Pero el Papamoscas no esta solo en la Catedral, pues allá arriba, a su izquierda, en un balconcillo, aparece un ser pequeñito que moviendo sus dos manos marca los cuartos y las medias horas. Este compañero eterno se llama El Martinillo o Martinillos y es digno de ver con que gracia toca las campanas que le flanquean.
Pero ¿por qué se le llama Papamoscas? La tradición viene a decir que se le puso aquel nombre por cierto pajarillo que se llama de igual manera y que tiene la peculiar habilidad de mantener abierta la boca para que los insectos entren solitos a ella y después cerrarla para devorarlos a su gusto.
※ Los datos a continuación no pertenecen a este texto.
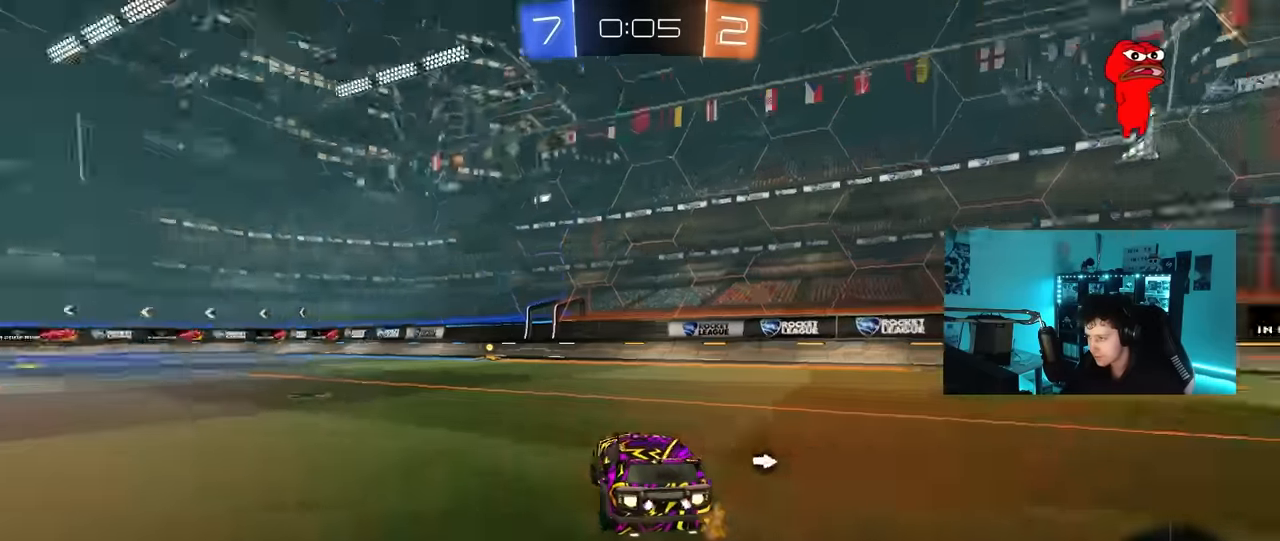
{"keys": ["space", "w"], "mouse": ["left"], "mouse_move": "still", "events": [[84, "a", "up"], [367, "space", "down"]]}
En cambio otros opinan que este nombre tan extraño no es debido a la costumbre del autómata de abrir y cerrar la boca de continuo sino que la culpa hay que buscarla abajo, a los visitantes, que mirando hacia arriba se quedan extasiados viendo el ingenio con la boca abierta todo el rato hasta que acaba la función, con el peligro inherente de que le entren alguna que otra de las juguetonas moscas que pululan por el interior de la Catedral.